Norm of Obstetric Ultrasonography (Obstetric Echogram, Obstetric Ultrasound)
Fetus(es) and sac are of normal size for gestational date. No fetal abnormality detected.
Usage of Obstetric Ultrasonography (Obstetric Echogram, Obstetric Ultrasound)
Evaluate amniotic fluid volume, fetal age, position, size, or viability for proper timing of induced or cesarean delivery; fetal abnormality detection; and multiple gestation determination. Helps diagnose abruptio placentae, ectopic tubal pregnancy, endometriosis, fetal death, molar pregnancy, ovarian size, ovarian torsion, pelvic inflammatory disease, placenta previa, uterine size or rupture; provides guidance for amniocentesis, cervical cerclage placement, fetoscopy, or intrauterine procedures. Used for tumor detection, localization, characterization, and staging; can identify Down syndrome structural markers (duodenal atresia, cardiac abnormalities, brachycephaly, mild ventriculomegaly, macroglossia, abnormal facies, nuchal edema, echogenic or hyperechoic bowel, pyelectasis, and shortening of the limbs), indicating the need for genetic karyotyping.
Description of Obstetric Ultrasonography (Obstetric Echogram, Obstetric Ultrasound)
Evaluation of size, status, and location of fetus, fetal sac, and pelvic organs by the creation of an oscilloscopic picture from the echoes of high-frequency sound waves passing over the pregnant abdomen (acoustic imaging). The time required for the ultrasonic beam to be reflected back to the transducer from differing densities of tissue is converted by a computer to an electrical impulse displayed on an oscilloscopic screen to create a three-dimensional picture of the pelvic contents.
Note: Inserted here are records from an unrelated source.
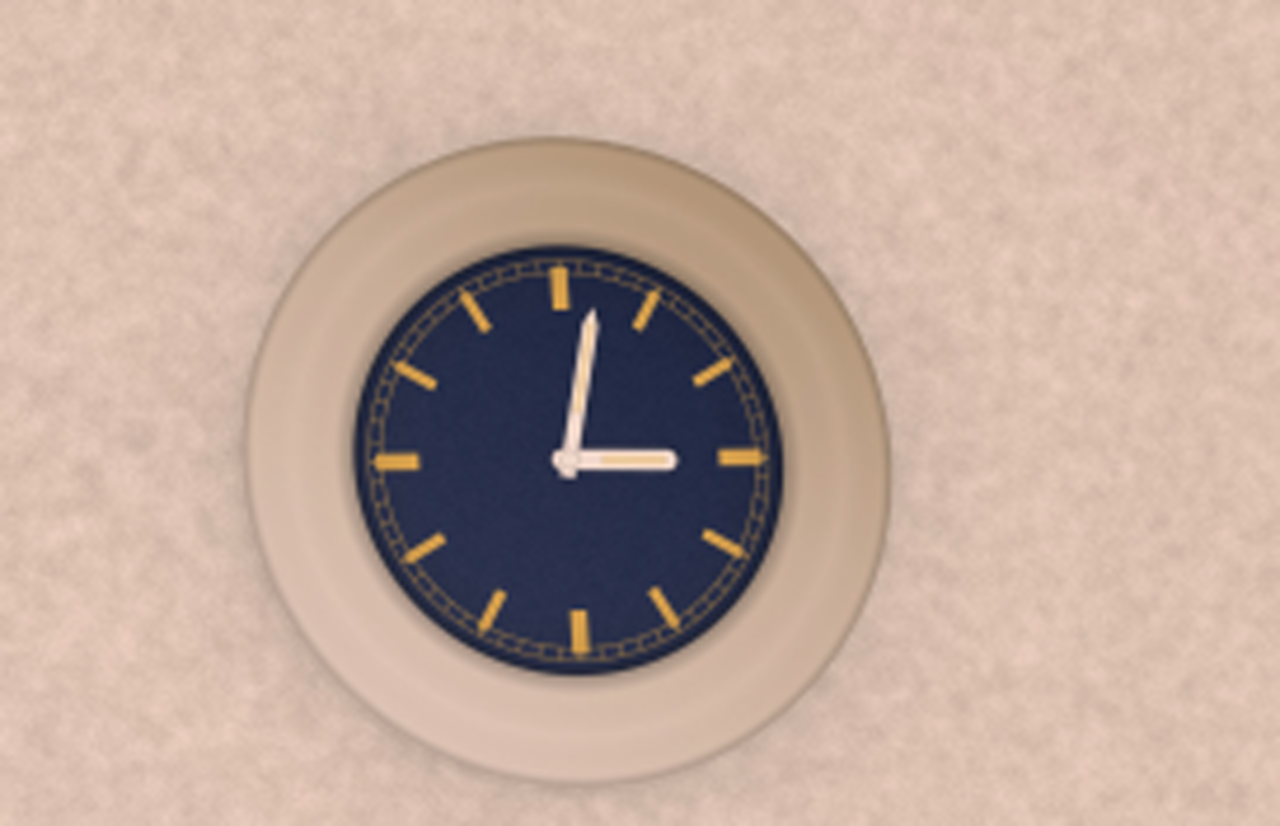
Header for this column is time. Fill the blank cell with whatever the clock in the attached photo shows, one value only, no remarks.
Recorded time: 3:02
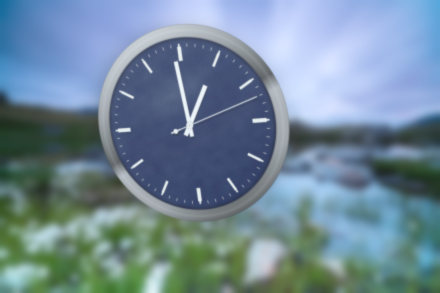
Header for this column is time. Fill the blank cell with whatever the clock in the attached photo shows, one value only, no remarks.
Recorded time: 12:59:12
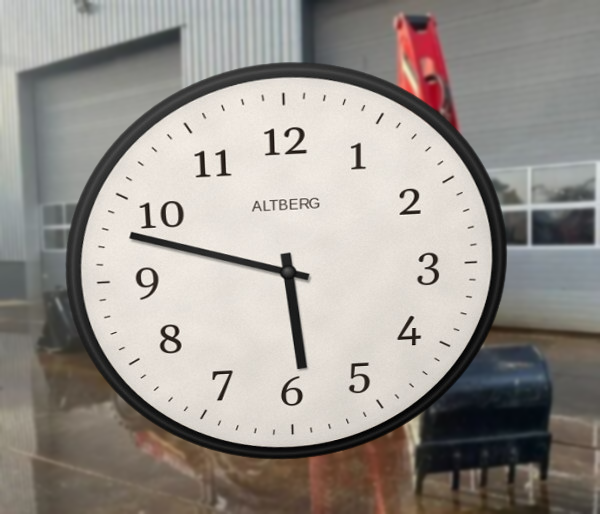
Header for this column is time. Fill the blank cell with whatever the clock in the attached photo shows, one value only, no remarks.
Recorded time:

Two-dimensional ultrasound has been found to be superior to the three-dimensional technology for evaluation of both healthy and malformed fetuses.
Professional Considerations of Obstetric Ultrasonography (Obstetric Echogram, Obstetric Ultrasound)
Consent form IS required. Although the procedure does not pose physical risks, informed consent information should include the diagnostic accuracy of this procedure for detecting fetal abnormalities.
- This test should be performed before intestinal barium tests or else after the barium is cleared from the system.
- The client should disrobe below the waist or wear a gown.
- Obtain water-soluble gel, a transducer for the ultrasound machine, a camera, and videotape, with or without an oscilloscope.
- See Client and Family Teaching.
- The client is positioned supine.
- The pelvic and abdominal areas are coated with water-soluble gel.
- A lubricated transducer is passed slowly and firmly over the abdominal and pelvic areas at a variety of angles.
- Photographs are taken of the images transmitted to the oscilloscopic screen.
- The procedure should take approximately 30–60 minutes.
- Wipe the gel off the abdominal and pelvic areas.
- Instruct the client to empty her bladder immediately.
Client and Family Teaching
- The client should drink 1 quart of water 1 hour before the procedure because a full bladder is needed to define pelvic organs by serving as an acoustic window for transmission of the sound waves. The full bladder also properly positions the uterus so that it is perpendicular to the transducer. Do not void until the test is completed.
- Lying supine may cause shortness of breath. This may be relieved by elevation of the upper body or by lying on either side.
Factors That Affect Results
- Miscalculation of the conception date.
- Dehydration interferes with adequate contrast between the organs and body fluids.
- Intestinal barium or gas obscures the results by preventing the proper transmission and deflection of the high-frequency sound waves.
- Although a full bladder is recommended, during the first trimester one that is overfilled may compress the uterus, making it difficult to obtain adequate pictures of the early embryonic and extra-embryonic structures.
- An abnormal echo pattern may indicate a multiple pregnancy.
- This procedure has a 98% accuracy rate for identifying the placental site.
- In the first trimester of pregnancy, a transvaginal approach to ultrasonography may be preferred. This method requires an empty bladder and the passage of a small transducer gently into the vagina. This process eliminates the interference of transverse abdominal tissue, allowing for more detailed visualization.
- A chaperone should be present during transvaginal ultrasonography.